Stored dataset items:
------

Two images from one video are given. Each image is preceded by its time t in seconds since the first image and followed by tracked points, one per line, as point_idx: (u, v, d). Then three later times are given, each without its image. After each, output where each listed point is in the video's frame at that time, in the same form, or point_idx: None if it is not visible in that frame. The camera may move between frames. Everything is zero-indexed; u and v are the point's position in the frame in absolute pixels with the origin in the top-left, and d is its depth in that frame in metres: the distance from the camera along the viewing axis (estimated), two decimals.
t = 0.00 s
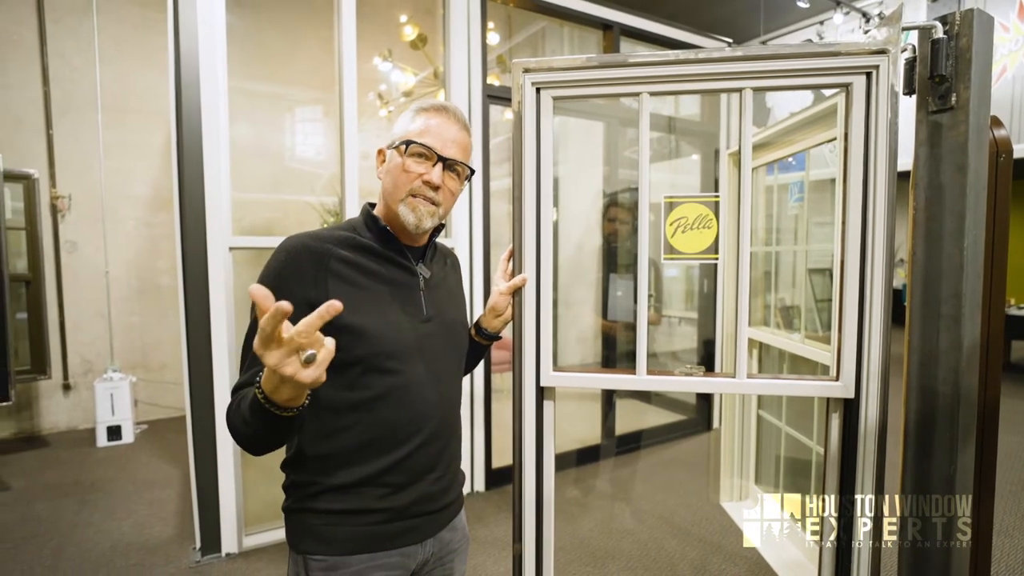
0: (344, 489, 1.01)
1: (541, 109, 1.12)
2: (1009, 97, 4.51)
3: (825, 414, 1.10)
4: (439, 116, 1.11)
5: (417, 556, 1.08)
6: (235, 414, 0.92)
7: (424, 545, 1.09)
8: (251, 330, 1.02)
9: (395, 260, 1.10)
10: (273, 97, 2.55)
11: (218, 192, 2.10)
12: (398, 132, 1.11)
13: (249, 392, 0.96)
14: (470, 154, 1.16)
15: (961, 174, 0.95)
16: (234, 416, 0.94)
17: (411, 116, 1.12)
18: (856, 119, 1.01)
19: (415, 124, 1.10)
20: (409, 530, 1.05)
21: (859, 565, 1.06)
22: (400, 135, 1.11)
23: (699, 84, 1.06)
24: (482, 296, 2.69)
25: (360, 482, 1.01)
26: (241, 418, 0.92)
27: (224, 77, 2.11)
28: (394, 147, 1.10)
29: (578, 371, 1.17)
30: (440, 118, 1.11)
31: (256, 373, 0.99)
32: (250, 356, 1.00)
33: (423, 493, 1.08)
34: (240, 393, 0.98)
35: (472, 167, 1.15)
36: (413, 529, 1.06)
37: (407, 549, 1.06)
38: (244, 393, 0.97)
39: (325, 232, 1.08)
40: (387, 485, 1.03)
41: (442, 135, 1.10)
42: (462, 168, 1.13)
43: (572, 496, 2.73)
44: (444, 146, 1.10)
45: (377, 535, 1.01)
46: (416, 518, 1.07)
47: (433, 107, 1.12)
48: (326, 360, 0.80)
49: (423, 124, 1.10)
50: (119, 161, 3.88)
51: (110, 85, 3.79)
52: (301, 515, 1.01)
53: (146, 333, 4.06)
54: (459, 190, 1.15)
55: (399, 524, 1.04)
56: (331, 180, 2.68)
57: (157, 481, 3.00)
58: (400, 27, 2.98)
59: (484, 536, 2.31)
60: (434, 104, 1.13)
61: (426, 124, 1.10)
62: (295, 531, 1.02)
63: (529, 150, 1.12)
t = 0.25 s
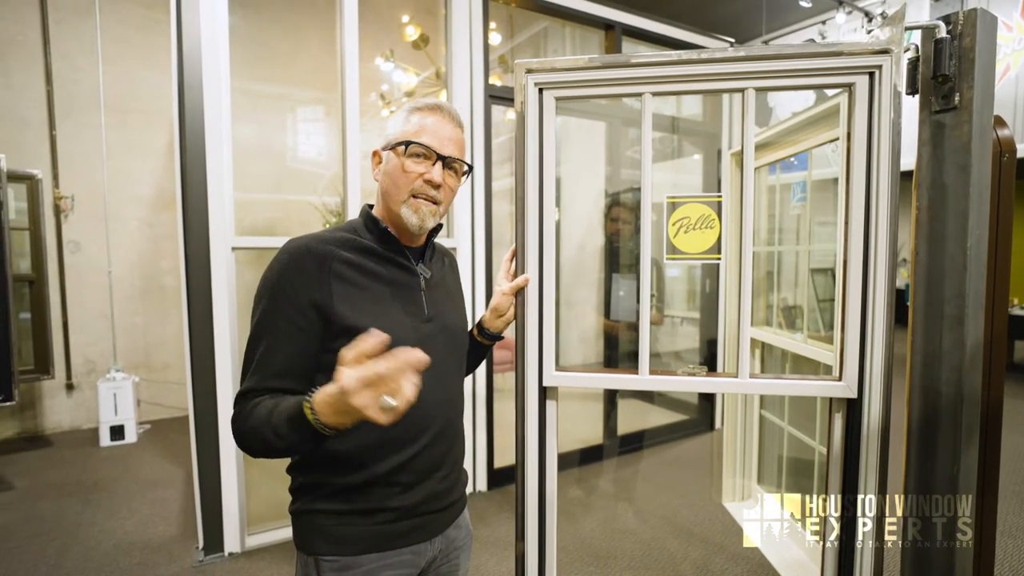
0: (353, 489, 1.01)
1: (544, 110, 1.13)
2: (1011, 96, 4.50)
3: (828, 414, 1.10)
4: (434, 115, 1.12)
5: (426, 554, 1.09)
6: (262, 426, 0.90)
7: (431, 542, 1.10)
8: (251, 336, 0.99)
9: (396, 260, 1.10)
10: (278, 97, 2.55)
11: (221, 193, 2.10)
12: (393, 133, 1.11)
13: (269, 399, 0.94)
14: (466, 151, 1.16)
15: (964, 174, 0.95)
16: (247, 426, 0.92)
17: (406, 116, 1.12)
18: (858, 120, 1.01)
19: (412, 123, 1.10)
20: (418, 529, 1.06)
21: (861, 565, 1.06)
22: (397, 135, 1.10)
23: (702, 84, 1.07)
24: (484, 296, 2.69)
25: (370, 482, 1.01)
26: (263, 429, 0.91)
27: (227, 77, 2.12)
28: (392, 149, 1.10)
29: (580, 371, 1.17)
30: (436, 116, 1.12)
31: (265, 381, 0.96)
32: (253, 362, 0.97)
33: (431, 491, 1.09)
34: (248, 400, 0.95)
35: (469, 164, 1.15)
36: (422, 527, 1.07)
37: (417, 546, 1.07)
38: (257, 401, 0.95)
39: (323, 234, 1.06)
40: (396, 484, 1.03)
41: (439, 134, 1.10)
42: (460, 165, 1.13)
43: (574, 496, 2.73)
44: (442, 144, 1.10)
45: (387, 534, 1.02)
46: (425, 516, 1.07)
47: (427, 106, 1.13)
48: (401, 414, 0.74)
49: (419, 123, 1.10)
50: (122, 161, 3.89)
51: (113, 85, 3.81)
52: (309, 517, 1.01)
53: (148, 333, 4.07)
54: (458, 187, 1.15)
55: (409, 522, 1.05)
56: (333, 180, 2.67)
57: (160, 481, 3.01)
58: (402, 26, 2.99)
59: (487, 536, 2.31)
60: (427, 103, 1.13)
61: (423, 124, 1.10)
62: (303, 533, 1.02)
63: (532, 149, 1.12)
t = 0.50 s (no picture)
0: (363, 487, 1.01)
1: (545, 110, 1.13)
2: (1014, 96, 4.49)
3: (829, 413, 1.10)
4: (434, 115, 1.11)
5: (434, 549, 1.09)
6: (313, 435, 0.93)
7: (439, 538, 1.10)
8: (258, 342, 0.98)
9: (395, 259, 1.10)
10: (279, 97, 2.56)
11: (222, 193, 2.10)
12: (396, 135, 1.07)
13: (304, 408, 0.96)
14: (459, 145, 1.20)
15: (965, 172, 0.95)
16: (285, 432, 0.93)
17: (408, 118, 1.08)
18: (859, 119, 1.01)
19: (423, 127, 1.08)
20: (428, 524, 1.06)
21: (863, 565, 1.06)
22: (409, 141, 1.07)
23: (702, 83, 1.07)
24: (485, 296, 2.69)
25: (381, 479, 1.01)
26: (307, 438, 0.93)
27: (228, 77, 2.12)
28: (407, 155, 1.07)
29: (581, 371, 1.17)
30: (433, 115, 1.11)
31: (284, 385, 0.96)
32: (264, 369, 0.96)
33: (439, 486, 1.09)
34: (270, 407, 0.95)
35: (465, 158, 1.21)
36: (431, 523, 1.07)
37: (426, 542, 1.07)
38: (284, 407, 0.95)
39: (320, 236, 1.05)
40: (405, 481, 1.04)
41: (448, 135, 1.12)
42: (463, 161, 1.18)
43: (575, 495, 2.73)
44: (452, 145, 1.13)
45: (398, 531, 1.02)
46: (434, 511, 1.08)
47: (423, 106, 1.11)
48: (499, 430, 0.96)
49: (430, 126, 1.09)
50: (123, 161, 3.89)
51: (114, 85, 3.81)
52: (318, 517, 1.01)
53: (150, 333, 4.08)
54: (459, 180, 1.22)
55: (419, 518, 1.05)
56: (334, 180, 2.64)
57: (162, 480, 3.01)
58: (404, 27, 3.05)
59: (488, 536, 2.31)
60: (422, 102, 1.11)
61: (433, 127, 1.09)
62: (312, 533, 1.01)
63: (533, 149, 1.12)
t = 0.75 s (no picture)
0: (373, 486, 1.01)
1: (546, 110, 1.13)
2: (1016, 96, 4.48)
3: (830, 413, 1.10)
4: (431, 120, 1.11)
5: (443, 545, 1.10)
6: (366, 417, 0.95)
7: (446, 534, 1.11)
8: (285, 345, 0.96)
9: (395, 260, 1.10)
10: (280, 98, 2.57)
11: (223, 193, 2.11)
12: (397, 140, 1.07)
13: (347, 399, 0.96)
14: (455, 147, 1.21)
15: (967, 172, 0.95)
16: (332, 423, 0.93)
17: (405, 123, 1.08)
18: (860, 120, 1.01)
19: (419, 132, 1.08)
20: (437, 520, 1.07)
21: (864, 565, 1.06)
22: (408, 146, 1.07)
23: (703, 83, 1.07)
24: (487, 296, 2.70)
25: (392, 476, 1.02)
26: (361, 424, 0.94)
27: (230, 77, 2.13)
28: (406, 161, 1.07)
29: (583, 370, 1.17)
30: (432, 118, 1.11)
31: (321, 383, 0.95)
32: (297, 371, 0.95)
33: (447, 483, 1.10)
34: (313, 405, 0.95)
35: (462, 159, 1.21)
36: (439, 519, 1.08)
37: (434, 538, 1.08)
38: (327, 401, 0.95)
39: (320, 240, 1.04)
40: (415, 478, 1.04)
41: (445, 139, 1.12)
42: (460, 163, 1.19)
43: (576, 495, 2.73)
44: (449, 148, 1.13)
45: (409, 527, 1.03)
46: (442, 507, 1.08)
47: (421, 111, 1.11)
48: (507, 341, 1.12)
49: (427, 132, 1.09)
50: (125, 161, 3.90)
51: (116, 86, 3.82)
52: (328, 517, 1.01)
53: (151, 333, 4.09)
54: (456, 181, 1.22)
55: (429, 514, 1.06)
56: (335, 180, 2.66)
57: (163, 480, 3.02)
58: (404, 27, 3.02)
59: (489, 536, 2.32)
60: (420, 108, 1.11)
61: (430, 132, 1.09)
62: (323, 533, 1.01)
63: (534, 148, 1.12)
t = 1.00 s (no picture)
0: (374, 484, 1.01)
1: (548, 110, 1.13)
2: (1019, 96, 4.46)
3: (831, 413, 1.10)
4: (443, 126, 1.09)
5: (443, 543, 1.10)
6: (419, 419, 0.95)
7: (446, 532, 1.11)
8: (313, 342, 0.95)
9: (399, 262, 1.11)
10: (281, 98, 2.58)
11: (225, 192, 2.11)
12: (402, 144, 1.06)
13: (396, 401, 0.96)
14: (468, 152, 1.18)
15: (968, 172, 0.94)
16: (385, 424, 0.94)
17: (414, 128, 1.07)
18: (861, 119, 1.01)
19: (426, 138, 1.07)
20: (437, 518, 1.07)
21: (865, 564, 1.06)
22: (413, 152, 1.06)
23: (704, 83, 1.07)
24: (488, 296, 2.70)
25: (393, 475, 1.02)
26: (412, 424, 0.95)
27: (231, 77, 2.13)
28: (408, 166, 1.06)
29: (584, 370, 1.17)
30: (442, 126, 1.09)
31: (356, 382, 0.95)
32: (332, 369, 0.94)
33: (448, 481, 1.10)
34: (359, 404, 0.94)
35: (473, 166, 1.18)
36: (439, 517, 1.08)
37: (434, 536, 1.08)
38: (371, 400, 0.95)
39: (326, 239, 1.04)
40: (416, 477, 1.04)
41: (453, 148, 1.10)
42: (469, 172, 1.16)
43: (578, 495, 2.73)
44: (457, 157, 1.11)
45: (409, 525, 1.03)
46: (443, 505, 1.09)
47: (433, 116, 1.09)
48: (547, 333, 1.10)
49: (434, 139, 1.07)
50: (126, 161, 3.91)
51: (117, 85, 3.83)
52: (329, 515, 1.01)
53: (153, 333, 4.09)
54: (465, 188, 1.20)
55: (430, 513, 1.06)
56: (337, 180, 2.62)
57: (165, 479, 3.03)
58: (405, 28, 3.07)
59: (490, 536, 2.32)
60: (432, 112, 1.09)
61: (437, 139, 1.08)
62: (324, 531, 1.02)
63: (535, 148, 1.12)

------

▶ [What to work on] Repeat, with no pictures, each line from the beginning of the data through the line containing "23: (699, 84, 1.06)", inclusive.

▶ [Response to the task]
Two images from one video are given. Each image is preceded by its time t in seconds since the first image and followed by tracked points, one per line, as point_idx: (u, v, d). Then three later times are given, each without its image. After each, output where each listed point is in the video's frame at that time, in the same form, or point_idx: None if it is not visible in that frame. The camera may move between frames. Everything is zero-indexed; u and v are the point's position in the frame in absolute pixels with the origin in the top-left, and d is its depth in that frame in metres: the distance from the camera along the viewing axis (estimated), two decimals.
t = 0.00 s
0: (344, 489, 1.01)
1: (541, 109, 1.12)
2: (1009, 97, 4.51)
3: (825, 414, 1.10)
4: (439, 116, 1.11)
5: (417, 556, 1.08)
6: (235, 414, 0.92)
7: (424, 545, 1.09)
8: (251, 330, 1.02)
9: (395, 260, 1.10)
10: (273, 97, 2.55)
11: (218, 192, 2.10)
12: (398, 132, 1.11)
13: (249, 392, 0.96)
14: (470, 154, 1.16)
15: (961, 174, 0.95)
16: (234, 416, 0.94)
17: (411, 116, 1.12)
18: (856, 119, 1.01)
19: (415, 124, 1.10)
20: (409, 530, 1.05)
21: (859, 565, 1.06)
22: (400, 135, 1.11)
23: (699, 84, 1.06)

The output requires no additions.